Na szczęście omijają nas wszelkie kataklizmy, więc cieszę się z piękna przyrody i możliwości obserwowania poczynań rozmaitych ciekawych żyjątek.
A i świeże warzywka są oczywiście z przyjemnością przez nas spożywane.
Misza, na długo zniknęłaś z forumowych stron, a więc cieszę się, że znowu jesteś. Nie wiem, czy doczytałaś, ale wiosną nawiedziły mnie na działce sarny i obskubały wszystkie różane pączuszki, co do jednego. Byłam wtedy bardzo zdenerwowana i rozżalona. Ale myślę, że różom wyszło to jednak na dobre, bo chociaż musiały wytworzyć nowe pąki i zakwitły później, to jednak kwiecia jest sporo i jakby krzaczki silniejsze.
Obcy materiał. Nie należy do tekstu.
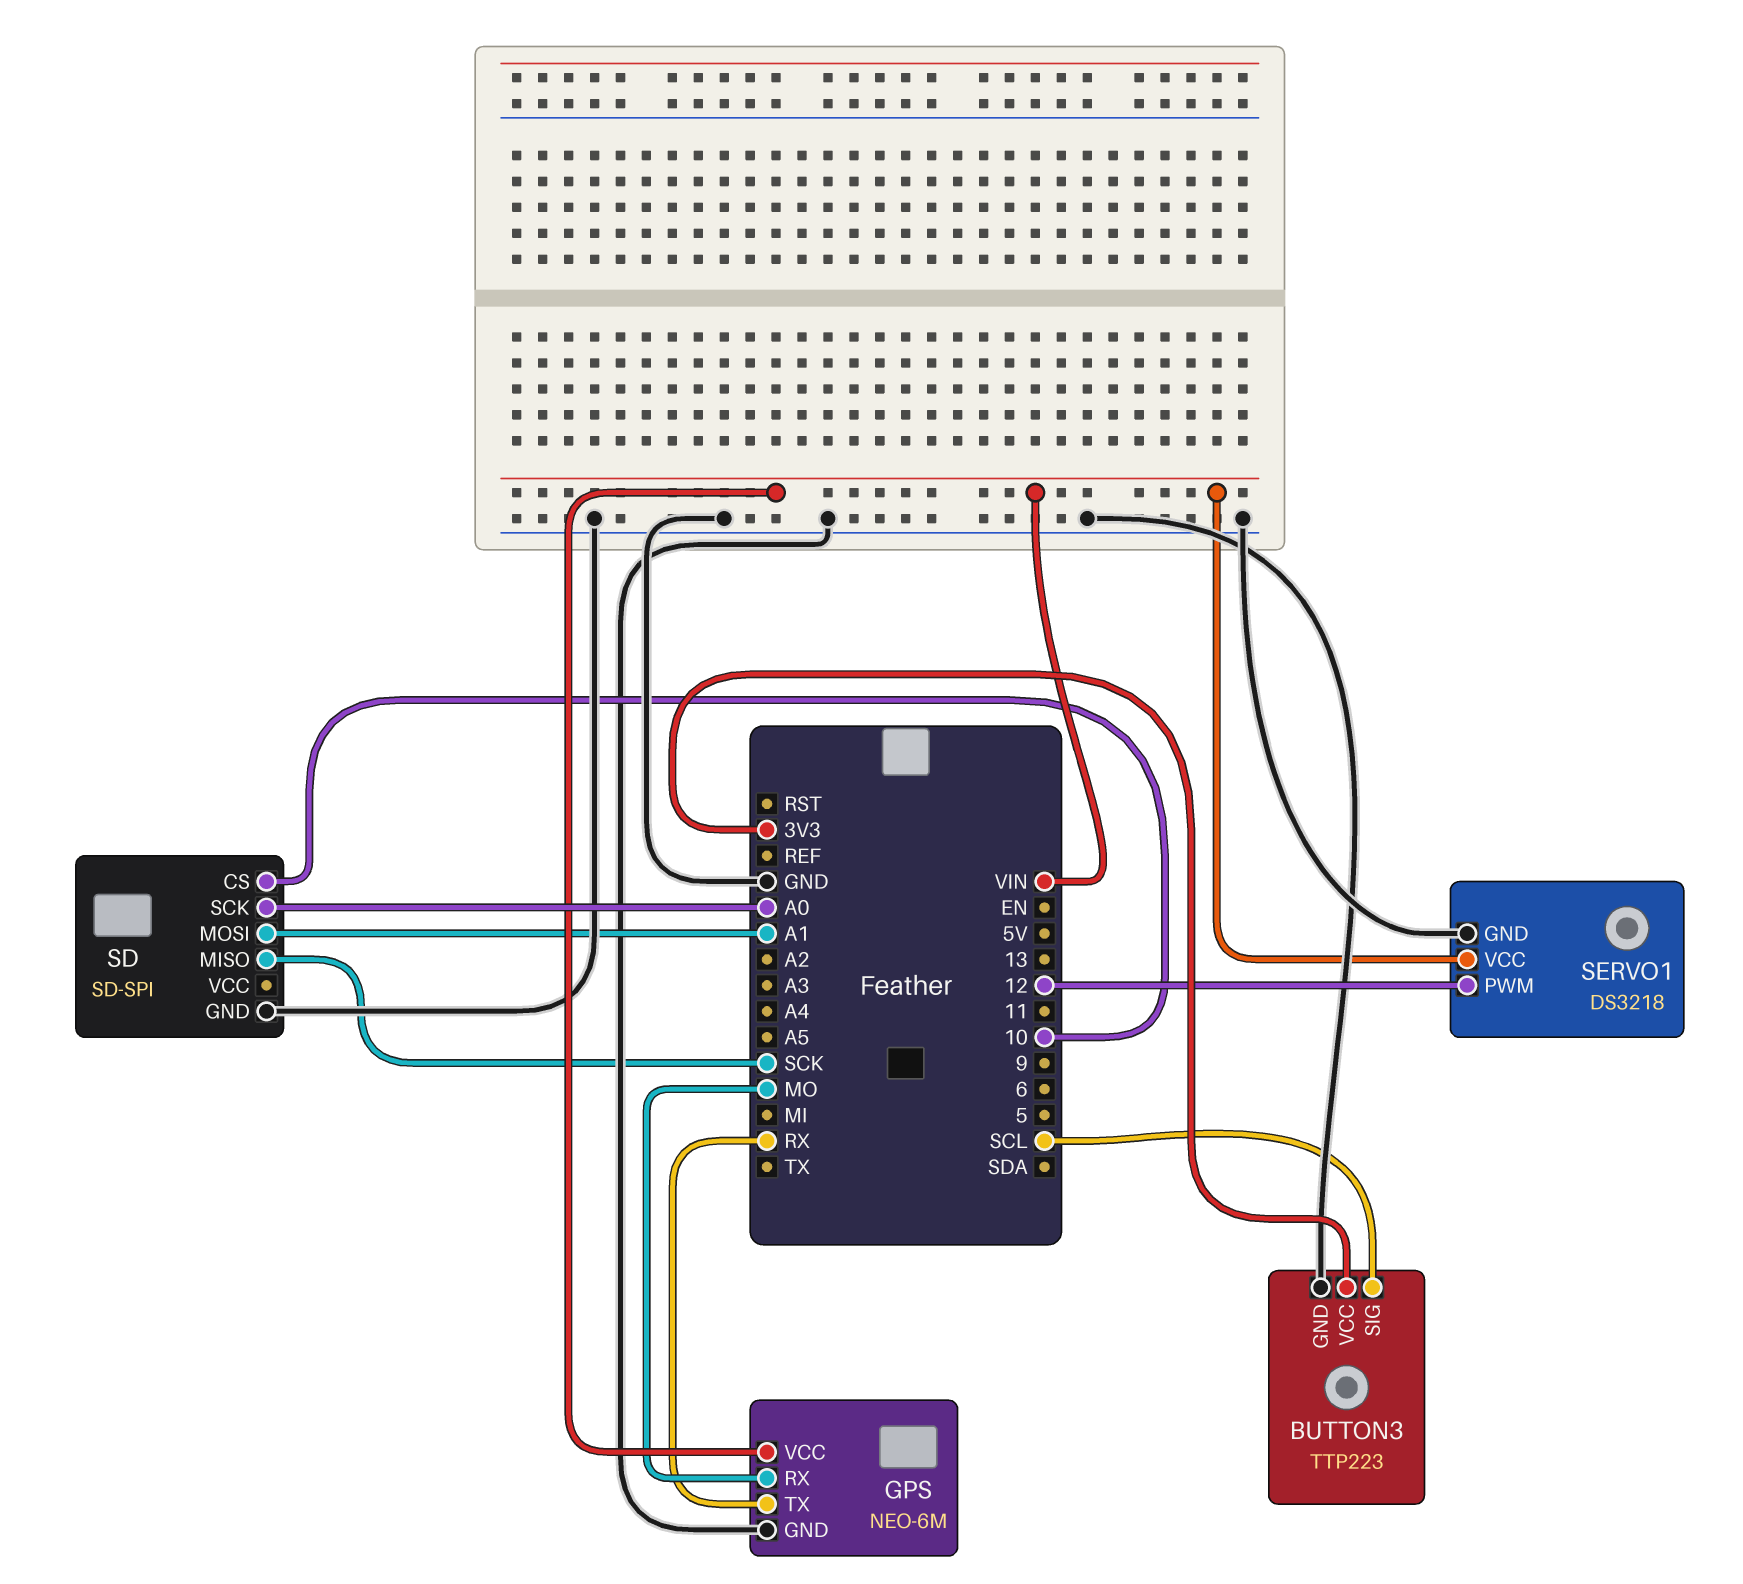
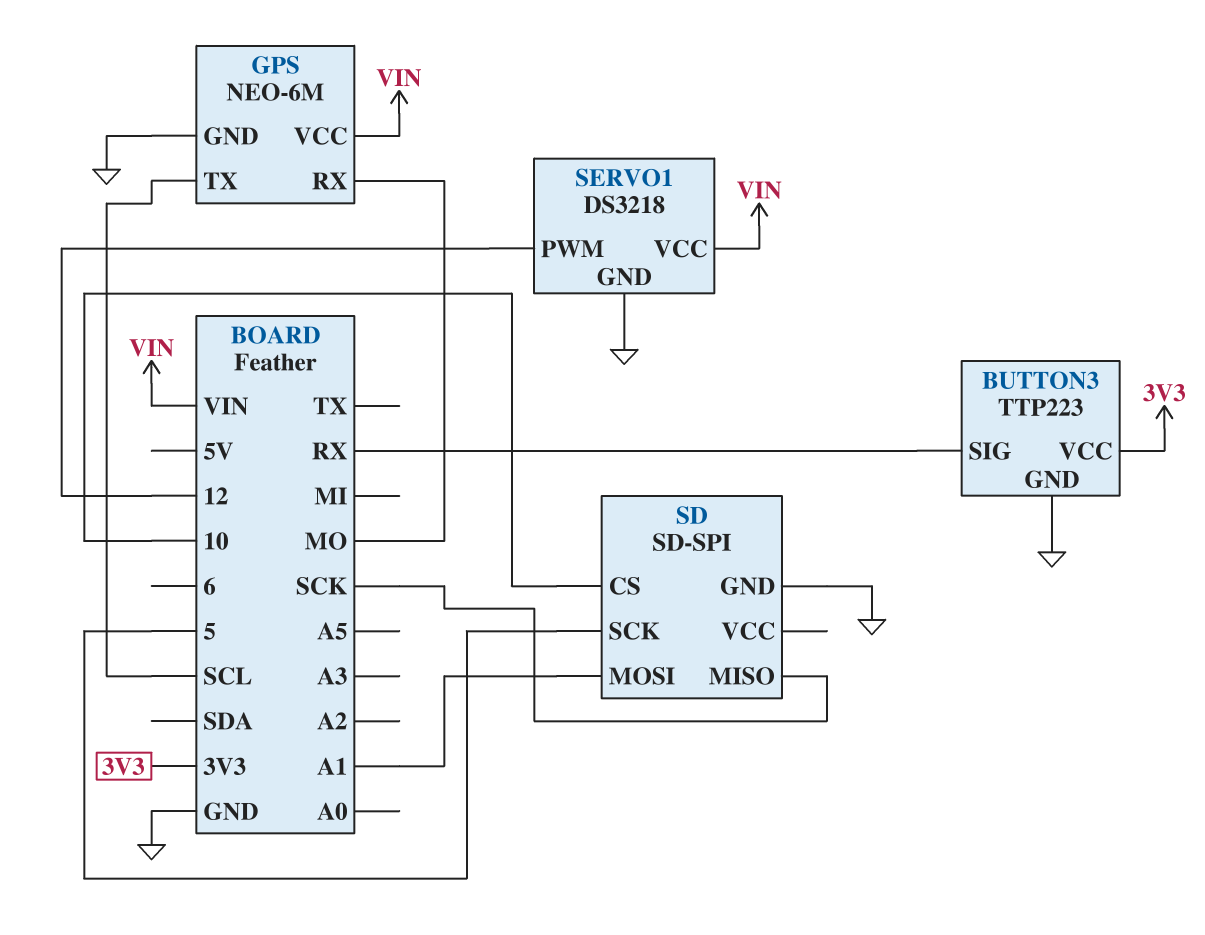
BUTTON3 pin SIG: SCL -> RX
GPS pin TX: RX -> SCL
SD pin SCK: A0 -> 5

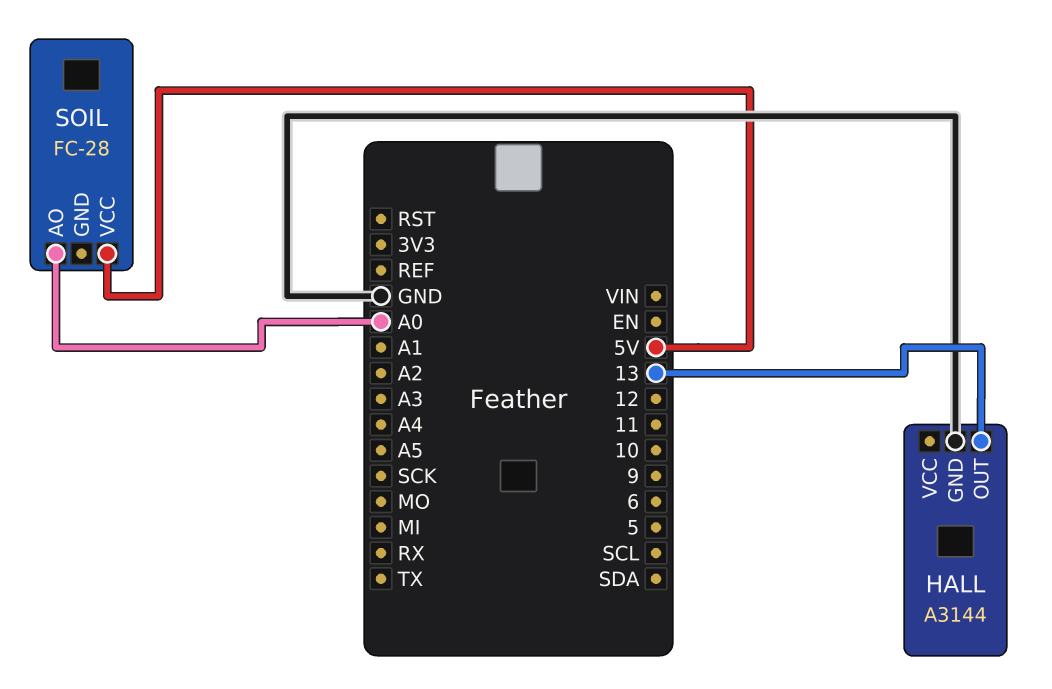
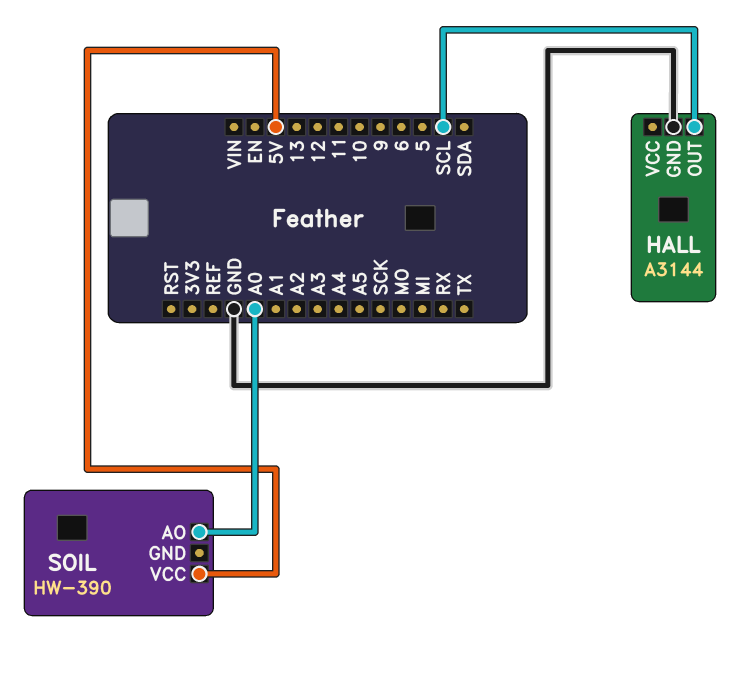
HALL pin OUT: 13 -> SCL
SOIL: FC-28 -> HW-390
Niestety ostatnio pojawiła się czarna jędza, ale na to chyba nie ma skutecznego lekarstwa.
A zatem zapraszam na widoczki z różanego ranczo.
The Pilgrim. Róża została mocno poszarpana przez sarny, ale wypuściła piękny nowy pęd i teraz zachwyca napakowanymi kwiatami.
Circle of Life i
Impala
Circle of Life kwitnie brzoskwiniowymi bukiecikami na końcach pędów.
Arabia, wiosenny zakup. To jej pierwsze kwiatki u mnie.
Bengali Zmieniłam jej miejsce, bo w poprzednim dosłownie wegetowała.